Applied Econometrics, L9
Chapter 9: Panel Data
Introduction to Different Data Types
Cross-sectional data: Snapshot of data collected at a single point in time for multiple entities.
so far we always assumed we were here, just replace n indice with a t
Example: (Y_i, X_i), for i = 1, ..., n.
Time series data: Observations on variables at T different points in time.

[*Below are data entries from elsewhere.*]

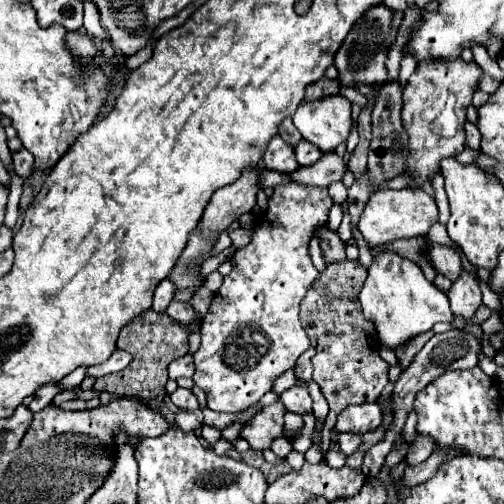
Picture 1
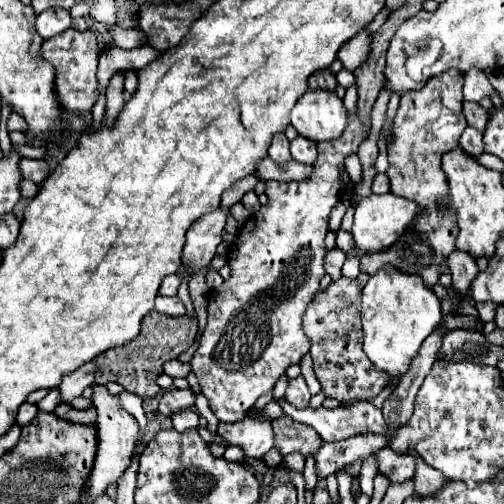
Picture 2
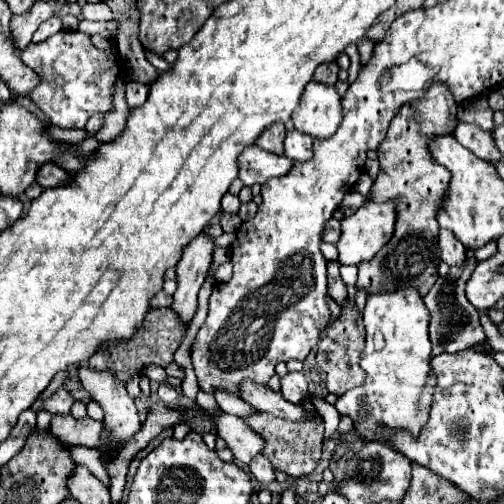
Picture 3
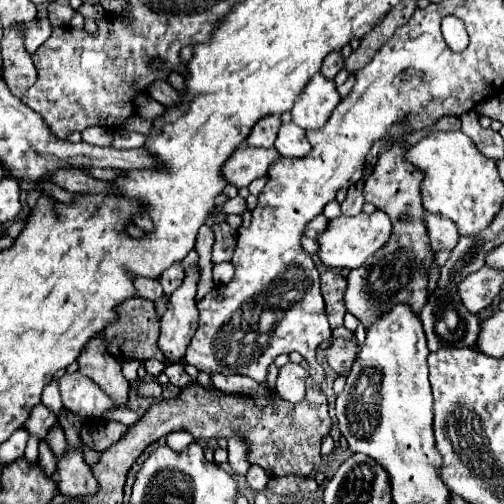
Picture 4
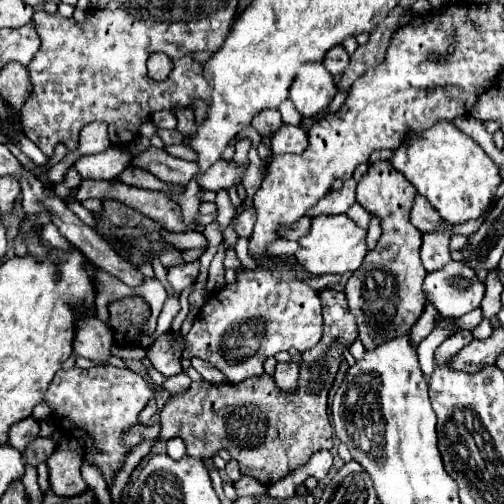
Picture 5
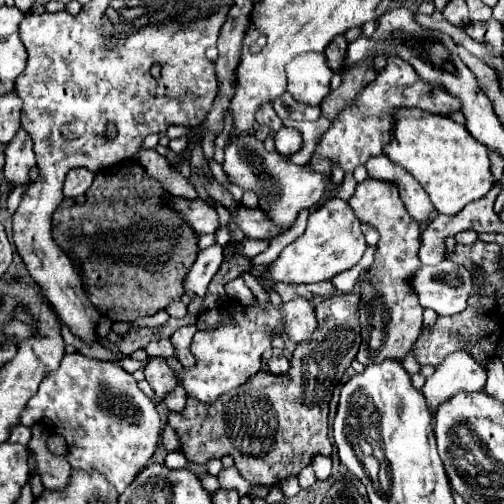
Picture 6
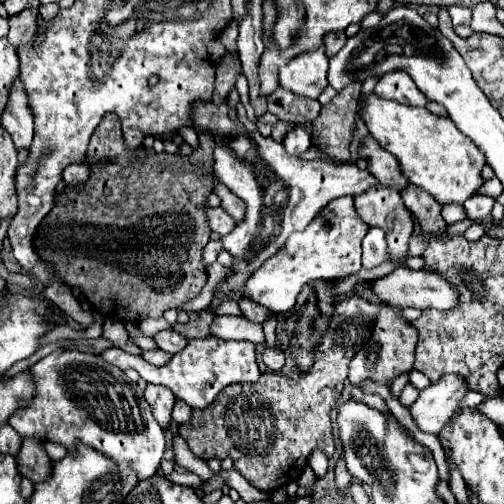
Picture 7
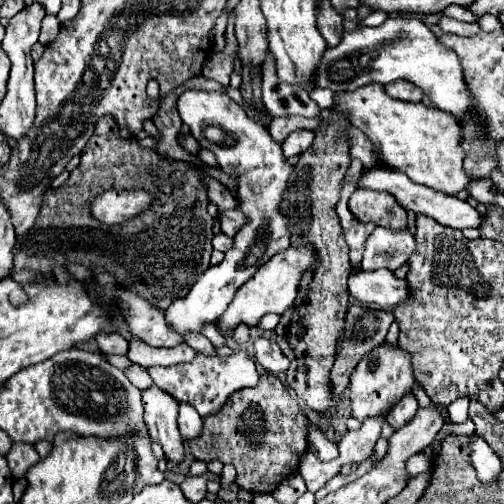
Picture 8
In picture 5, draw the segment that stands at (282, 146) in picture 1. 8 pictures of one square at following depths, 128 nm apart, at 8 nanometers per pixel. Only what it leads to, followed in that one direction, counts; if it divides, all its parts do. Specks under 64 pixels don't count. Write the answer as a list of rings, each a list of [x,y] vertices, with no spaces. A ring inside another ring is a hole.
[[[264,110],[260,112],[260,116],[256,116],[256,120],[252,120],[252,126],[260,132],[262,138],[270,138],[280,126],[282,126],[282,118],[278,110]]]

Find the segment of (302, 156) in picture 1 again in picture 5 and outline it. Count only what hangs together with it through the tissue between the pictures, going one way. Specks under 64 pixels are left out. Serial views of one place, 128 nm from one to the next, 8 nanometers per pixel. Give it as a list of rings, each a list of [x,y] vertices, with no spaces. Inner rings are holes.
[[[282,124],[282,128],[272,136],[272,152],[274,154],[300,154],[308,146],[308,136],[300,126]]]

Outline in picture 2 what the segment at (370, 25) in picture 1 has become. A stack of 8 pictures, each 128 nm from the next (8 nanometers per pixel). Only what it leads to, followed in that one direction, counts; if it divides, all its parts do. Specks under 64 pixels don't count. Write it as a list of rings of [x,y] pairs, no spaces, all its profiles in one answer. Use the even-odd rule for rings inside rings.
[[[362,30],[362,32],[358,32],[352,40],[348,40],[342,46],[342,50],[338,52],[338,58],[342,60],[342,64],[344,64],[346,70],[354,72],[368,58],[368,54],[370,54],[370,42],[372,42],[372,38]]]

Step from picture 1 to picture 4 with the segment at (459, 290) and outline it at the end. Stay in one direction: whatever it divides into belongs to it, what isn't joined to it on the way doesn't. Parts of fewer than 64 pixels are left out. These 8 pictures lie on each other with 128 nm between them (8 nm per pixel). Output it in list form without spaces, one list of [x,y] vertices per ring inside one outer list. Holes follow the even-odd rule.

Example: (Y_t, X_t), for t = 1, ..., T.
Pooled data: Combines multiple sets of n entities observed across T different time periods.
Example: Y_i, X_i for i = 1, ..., n.
Panel data: Collection of the same n entities observed across T different time periods.
Example: (Y_it, X_it), with i = 1, ..., n and t = 1, ..., T.
A balanced panel means each entity is observed T times.
like a two sided table with individuals & across time
Pooled Model
A pooled model initializes a linear regression model with stacked data:
Formula: y_i = β_0 + β_1x_1i + ... + β_kx_ki + ε_i, where i = 1, ..., Tn.
generate an bunch of random variables (regressors)
then do a reg (OLS)
now simulate what if that sample was repeated 3 times (expand 3)
→done through copypasting the same observations. this is the pooled model
Causes lower standard errors without additional information—this is artificial.
Important considerations:
Are errors correlated over time?
Is there group-wise heteroskedasticity?
How to spot it IRL?
wages in several countries over 12 months, and you put just all countries (3)together, it means that we have 300 entities each month
Including Time Dummies in Models
not all bad even though they have limitations
Time dummies allow for different intercepts across various time periods.
but can be included for different slopes,
but in general allows us to see how the relationship is impacted over time? if there are things that evolve with time that have an impact on the relationship
Formula: y_it = β_1x_1i + ... + β_kx_ki + δ_1T_1 + ... + δ_TT_T + ε_it.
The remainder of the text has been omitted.